The Ministry of Commerce on June 13 urged the United States to immediately cease its wrong practices and rescind unilateral sanctions against Chinese companies.

China will take all necessary measures to safeguard the legitimate rights and interests of its enterprises, ministry spokesman Gao Feng said at a news conference.

The ministry will soon release details about an "unreliable entities" list — a blacklist of foreign parties that, for noncommercial reasons, harm the interests of Chinese companies, Gao said.

China and the U.S., the world's two largest economies, reached an impasse in negotiations over trade issues. China has repeatedly spoken against Washington's unilateral and protectionist moves, and vowed to take countermeasures.

The National Development and Reform Commission, the country's top economic planner, is preparing to set up a national technological security management list to mitigate risks to national security, earlier reports stated.

Gao said it is an international practice for countries to protect their own technologies through the legal system.

In the first five months, investment from the U.S. in China climbed 7.5 percent year-on-year, the Ministry of Commerce said. Overall, China's foreign direct investment increased 6.8 percent year-on-year to 369.06 billion yuan ($53.35 billion) during the period.

Trade volume between China and U.S. declined 9.6 percent to 1.42 trillion yuan between January and May. Gao said that five consecutive months of shrinking trade showed that the competitive advantage of U.S. products has declined and companies' normal business has been disrupted.
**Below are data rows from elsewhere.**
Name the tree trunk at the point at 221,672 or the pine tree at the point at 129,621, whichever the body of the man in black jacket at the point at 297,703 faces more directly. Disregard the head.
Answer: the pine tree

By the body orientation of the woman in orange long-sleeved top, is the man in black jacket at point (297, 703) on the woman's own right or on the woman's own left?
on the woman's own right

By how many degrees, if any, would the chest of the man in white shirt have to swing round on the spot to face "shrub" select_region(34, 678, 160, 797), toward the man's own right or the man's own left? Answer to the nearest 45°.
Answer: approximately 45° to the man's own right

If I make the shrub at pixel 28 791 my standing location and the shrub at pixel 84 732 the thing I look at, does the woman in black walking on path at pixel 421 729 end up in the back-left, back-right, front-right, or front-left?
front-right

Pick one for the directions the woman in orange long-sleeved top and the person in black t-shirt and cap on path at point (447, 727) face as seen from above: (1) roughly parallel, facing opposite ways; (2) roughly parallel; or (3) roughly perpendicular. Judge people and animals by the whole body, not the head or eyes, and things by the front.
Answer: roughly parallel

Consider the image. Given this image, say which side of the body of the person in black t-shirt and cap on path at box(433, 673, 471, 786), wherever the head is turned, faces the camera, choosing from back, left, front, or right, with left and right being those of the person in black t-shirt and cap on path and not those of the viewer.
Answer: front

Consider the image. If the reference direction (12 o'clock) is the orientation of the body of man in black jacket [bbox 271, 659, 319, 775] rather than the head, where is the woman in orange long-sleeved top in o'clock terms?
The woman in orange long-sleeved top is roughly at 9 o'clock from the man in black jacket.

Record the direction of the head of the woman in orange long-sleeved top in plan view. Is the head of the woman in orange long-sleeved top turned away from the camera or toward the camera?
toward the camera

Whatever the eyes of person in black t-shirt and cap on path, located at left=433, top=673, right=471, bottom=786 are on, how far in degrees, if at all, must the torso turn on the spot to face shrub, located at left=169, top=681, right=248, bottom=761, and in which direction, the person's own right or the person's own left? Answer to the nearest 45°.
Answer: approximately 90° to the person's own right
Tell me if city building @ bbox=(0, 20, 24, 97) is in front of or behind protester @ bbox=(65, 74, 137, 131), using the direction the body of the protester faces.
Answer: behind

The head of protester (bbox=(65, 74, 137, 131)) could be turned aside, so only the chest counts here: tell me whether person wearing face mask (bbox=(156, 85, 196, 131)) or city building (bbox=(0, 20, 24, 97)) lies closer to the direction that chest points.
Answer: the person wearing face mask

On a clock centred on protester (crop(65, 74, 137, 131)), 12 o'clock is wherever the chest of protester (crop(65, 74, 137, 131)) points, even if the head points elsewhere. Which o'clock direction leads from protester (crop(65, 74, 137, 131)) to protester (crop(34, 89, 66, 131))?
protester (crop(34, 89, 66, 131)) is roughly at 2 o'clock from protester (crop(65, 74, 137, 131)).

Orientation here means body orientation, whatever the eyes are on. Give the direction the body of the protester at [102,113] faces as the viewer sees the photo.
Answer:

Zhang Ming, China's ambassador to the European Union, said the U.S. Government has been wielding the stick of tariffs in many markets, including the EU.

China and the EU should work together to foster a more stable and predictable business environment, Zhang said at a luncheon on June 11 hosted by EU-China Business Association.

Bai Chongen, dean of Tsinghua University's School of Economics and Management, said: "The Chinese economy has a huge potential, and as long as we keep reforming, we will not be defeated. In the meantime, we need to keep the door open to protect multilateralism."

Bai suggested that the market in Europe — notably the United Kingdom, France and Germany — was worthy of pursuing.

"The core conflict is that between unilateralism and multilateralism," he said. "China could turn such a situation into a good one if it handles the conflict right, as China can make friends with more countries around the world. This sentiment is shared between those countries and China."

Ju Jiandong, an economics professor at Tsinghua University, pointed out that the U.S. needed to carefully evaluate the potential damage a trade war can cause.

"The breakdown of the global value chain would cause a stock market crash," he said. "The bankruptcy of Lehman Brothers almost crushed Wall Street, and now we are talking about dozens of companies involved in the global industrial value chain."